Penso que chegamos num momento onde precisamos conversar seriamente sobre o adensamento populacional. O que, em outras palavras, significa trazer as pessoas para as partes da cidade com infraestrutura.
Hoje, a capacidade financeira da cidade não permite que façamos grandes expansões de programas de saneamento básico. Já nosso transporte se mostra ineficiente, quando o modelo é altamente dependente de ônibus para circular. Caso trouxéssemos a cidade para as regiões centrais, teríamos uma chance de ter sucesso.
E onde milícias e tráfico entram nisso?
Há algum tempo, tem sido perceptível que o modelo do tráfico de drogas, como um comércio regular, sofreria o baque econômico. O comércio de substâncias ilícitas funciona como qualquer outro produto. Depende dos fluxos de oferta e demanda. Precisa de consumidores.
Porém, numa cidade cada vez mais empobrecida como a nossa e com consistentes programas aliados a instituições religiosas, que afastam muitos do universo das drogas, talvez a venda de “pó de 10” ou “maconha de 20” não seja mais tão lucrativa. Sem falar nas operações de retenção da carga, que impactam os negócios criminosos.
Com o modelo de extorsão de moradores e comerciantes, os criminosos têm mais chances de ter um “negócio rentável”. Basta que a facção domine a região para vender gás, segurança, luz, internet… enfim, tudo.
É como se o tráfico de drogas saísse do modelo de negócio focado em produtos para o de serviços. E nesse sentido, o domínio do território, por conta da ausência do estado, é o componente fundamental para que milicianos e traficantes tenham um projeto vencedor.
Em alguns lugares, comerciantes estimam que os criminosos arrecadem R$ 100 mil reais por mês. Valor que, no ano, é cerca de 0,1% do orçamento de São Gonçalo.
E para onde adensar a cidade?
A saída mais viável seria a verticalização. Nosso território é dominado por casas baixas, com 2 ou 3 pavimentos, no máximo. Ainda sim, nos bairros com grande infraestrutura, como no 4º, 5º e a parte mais valorizada do 1º distrito, há um potencial de crescimento que pode ser aproveitado.
Mas para isso, é necessário que os vereadores construam um excelente plano diretor. Em conjunto com um prefeito qualificado e com visão, seria possível dar os primeiros passos para redesenhar a cidade, reduzindo o tamanho da área ocupada e facilitando a distribuição de serviços entre a população. Inclusive, a segurança. Afinal, se Polícia puder atuar num território menor, com o mesmo efetivo de hoje, ela tende a ser mais eficiente.
Num cenário de baixo orçamento, o adensamento populacional facilitaria a logística, concentrando e otimizando recursos, que podem proporcionar, também, uma melhor qualidade de vida aos cidadãos.
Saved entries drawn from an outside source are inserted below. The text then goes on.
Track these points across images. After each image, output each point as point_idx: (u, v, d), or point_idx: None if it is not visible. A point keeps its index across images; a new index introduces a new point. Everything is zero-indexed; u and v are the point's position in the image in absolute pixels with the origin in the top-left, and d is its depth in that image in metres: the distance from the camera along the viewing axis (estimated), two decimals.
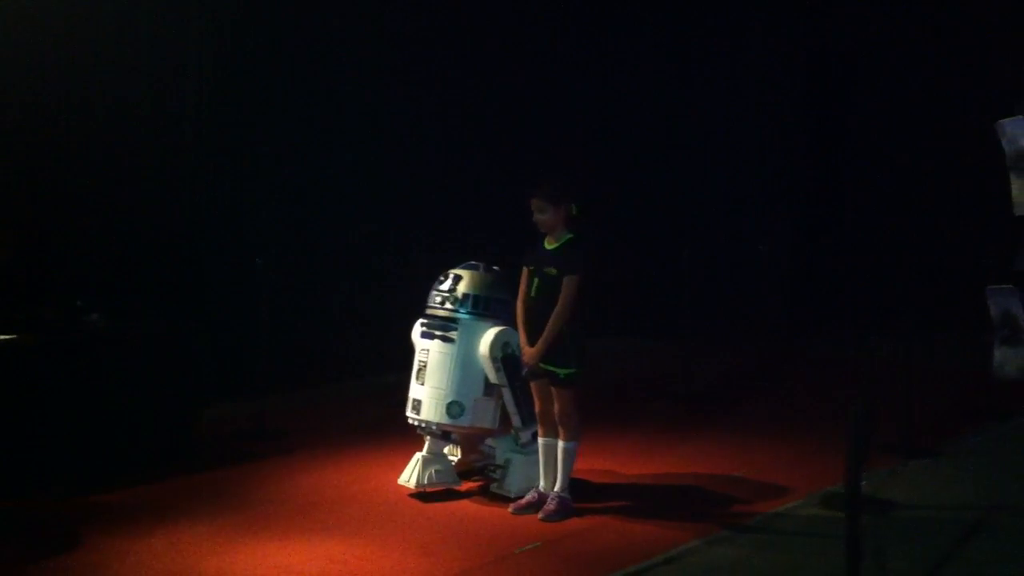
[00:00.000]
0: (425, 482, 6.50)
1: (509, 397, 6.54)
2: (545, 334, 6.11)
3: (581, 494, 6.53)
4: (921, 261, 11.84)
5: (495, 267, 6.74)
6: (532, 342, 6.21)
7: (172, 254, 8.80)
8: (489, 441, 6.76)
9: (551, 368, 6.19)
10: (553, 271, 6.14)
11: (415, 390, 6.56)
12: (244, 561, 5.49)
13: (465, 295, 6.55)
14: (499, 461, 6.63)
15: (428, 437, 6.61)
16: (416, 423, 6.59)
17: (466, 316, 6.54)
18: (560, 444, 6.29)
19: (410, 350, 6.71)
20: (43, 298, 7.29)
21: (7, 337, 6.49)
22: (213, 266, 9.04)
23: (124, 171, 8.53)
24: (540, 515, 6.17)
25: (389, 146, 10.38)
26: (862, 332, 10.43)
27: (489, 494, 6.57)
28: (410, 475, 6.54)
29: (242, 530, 5.92)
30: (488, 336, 6.48)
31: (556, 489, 6.28)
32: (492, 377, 6.48)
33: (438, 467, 6.58)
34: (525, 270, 6.33)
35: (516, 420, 6.61)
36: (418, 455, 6.59)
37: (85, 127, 8.27)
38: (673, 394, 9.45)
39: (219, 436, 7.81)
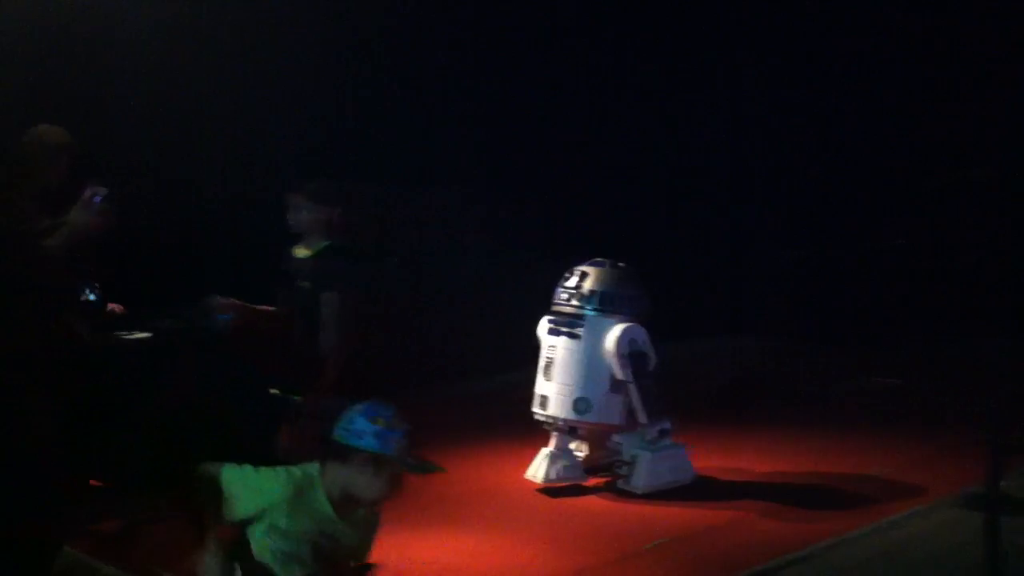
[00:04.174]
0: (552, 477, 6.56)
1: (636, 393, 6.54)
2: (328, 373, 5.01)
3: (708, 492, 6.50)
4: None
5: (621, 264, 6.75)
6: (266, 367, 5.29)
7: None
8: (616, 437, 6.76)
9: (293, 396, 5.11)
10: (307, 284, 5.14)
11: (542, 386, 6.61)
12: (379, 551, 5.59)
13: (591, 291, 6.59)
14: (626, 458, 6.64)
15: (555, 433, 6.66)
16: (543, 419, 6.64)
17: (592, 313, 6.56)
18: None
19: (536, 346, 6.76)
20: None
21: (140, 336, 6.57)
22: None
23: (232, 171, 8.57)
24: None
25: (510, 148, 10.48)
26: (993, 330, 10.14)
27: (616, 490, 6.58)
28: (536, 469, 6.61)
29: None
30: (614, 332, 6.49)
31: None
32: (619, 373, 6.49)
33: (565, 462, 6.63)
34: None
35: (643, 416, 6.59)
36: (545, 450, 6.64)
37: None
38: (801, 393, 9.32)
39: None
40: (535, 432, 6.83)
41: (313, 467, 3.52)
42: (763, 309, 12.42)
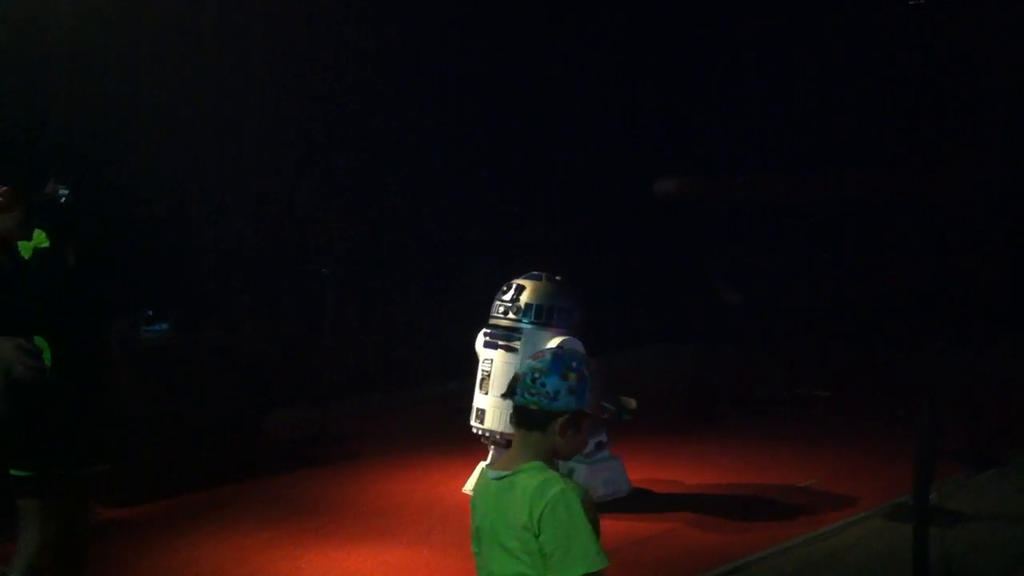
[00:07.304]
0: None
1: None
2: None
3: (645, 503, 6.53)
4: (991, 265, 11.66)
5: (557, 277, 6.77)
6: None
7: (237, 263, 8.91)
8: None
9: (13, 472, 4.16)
10: None
11: (479, 399, 6.60)
12: (312, 567, 5.57)
13: (528, 305, 6.58)
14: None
15: (492, 446, 6.65)
16: (480, 432, 6.63)
17: (529, 326, 6.56)
18: None
19: (473, 359, 6.75)
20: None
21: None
22: (278, 275, 9.15)
23: (189, 181, 8.64)
24: None
25: (450, 161, 10.47)
26: (929, 338, 10.28)
27: None
28: (474, 483, 6.58)
29: (308, 535, 6.01)
30: (551, 345, 6.50)
31: None
32: None
33: None
34: None
35: None
36: (482, 464, 6.62)
37: (152, 142, 8.35)
38: (737, 401, 9.40)
39: (283, 441, 7.93)
40: (472, 444, 6.81)
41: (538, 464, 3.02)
42: (700, 317, 12.48)
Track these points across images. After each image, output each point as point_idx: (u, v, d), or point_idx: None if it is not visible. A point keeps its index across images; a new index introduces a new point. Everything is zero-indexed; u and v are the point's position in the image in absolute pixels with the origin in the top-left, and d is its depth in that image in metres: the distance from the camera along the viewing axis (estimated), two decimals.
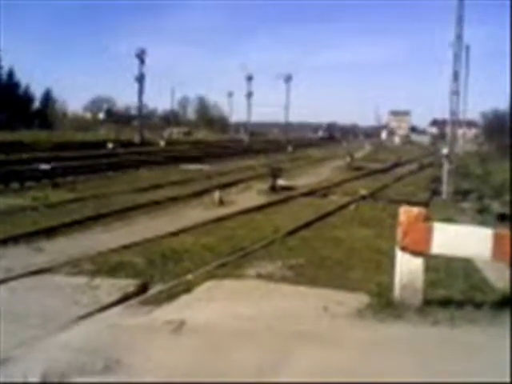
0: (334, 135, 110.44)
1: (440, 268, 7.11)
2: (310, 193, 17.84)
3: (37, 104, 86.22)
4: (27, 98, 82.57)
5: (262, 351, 4.51)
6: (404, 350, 4.65)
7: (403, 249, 5.62)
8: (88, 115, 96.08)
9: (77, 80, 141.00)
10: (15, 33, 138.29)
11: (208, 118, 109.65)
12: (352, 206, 14.76)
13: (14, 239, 9.24)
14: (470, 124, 68.65)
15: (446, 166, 19.60)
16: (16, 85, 79.88)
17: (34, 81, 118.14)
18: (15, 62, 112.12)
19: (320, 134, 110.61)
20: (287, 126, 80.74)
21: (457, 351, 4.65)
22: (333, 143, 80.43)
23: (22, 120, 65.59)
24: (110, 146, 37.82)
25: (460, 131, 40.39)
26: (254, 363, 4.26)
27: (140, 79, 50.70)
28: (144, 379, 4.01)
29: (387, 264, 6.82)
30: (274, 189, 18.11)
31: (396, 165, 34.63)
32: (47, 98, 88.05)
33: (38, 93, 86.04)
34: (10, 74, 79.01)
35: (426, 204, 14.39)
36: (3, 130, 45.52)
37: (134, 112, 72.00)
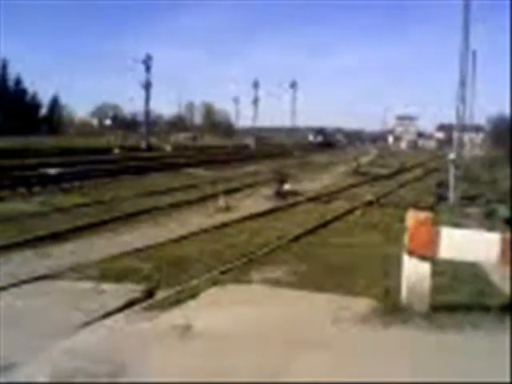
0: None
1: (447, 272, 7.07)
2: (316, 198, 17.80)
3: (44, 110, 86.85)
4: (34, 105, 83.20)
5: (267, 356, 4.49)
6: (409, 355, 4.62)
7: (410, 253, 5.59)
8: (95, 121, 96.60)
9: (83, 86, 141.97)
10: (21, 40, 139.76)
11: (214, 123, 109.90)
12: (358, 211, 14.72)
13: (21, 244, 9.26)
14: (477, 129, 68.44)
15: (453, 171, 19.52)
16: (23, 92, 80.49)
17: (41, 87, 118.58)
18: (22, 69, 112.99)
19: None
20: (294, 131, 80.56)
21: (461, 357, 4.61)
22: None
23: (29, 126, 66.09)
24: (117, 151, 38.03)
25: (467, 136, 40.32)
26: (258, 368, 4.24)
27: (146, 86, 50.94)
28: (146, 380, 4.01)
29: (393, 269, 6.78)
30: (279, 194, 18.09)
31: (402, 170, 34.56)
32: (54, 104, 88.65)
33: (45, 99, 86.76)
34: (18, 82, 79.64)
35: (432, 209, 14.33)
36: (10, 136, 45.78)
37: (140, 118, 72.34)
Curiosamente, a milícia da zona oeste do Rio teve a mesma ideia. A construção de prédios na Muzema, por exemplo, têm a mesma função. Além da venda de imóveis, encurralam a população em um só território, ganhando eternos “condôminos”. Garantindo a renda da organização criminosa para sempre.
E é essa lógica que precisamos combater. Sem confronto, sem tiros, só com boas políticas habitacionais. E aí, será que conseguiremos fazer isso nos próximos 10 anos? É uma boa pergunta.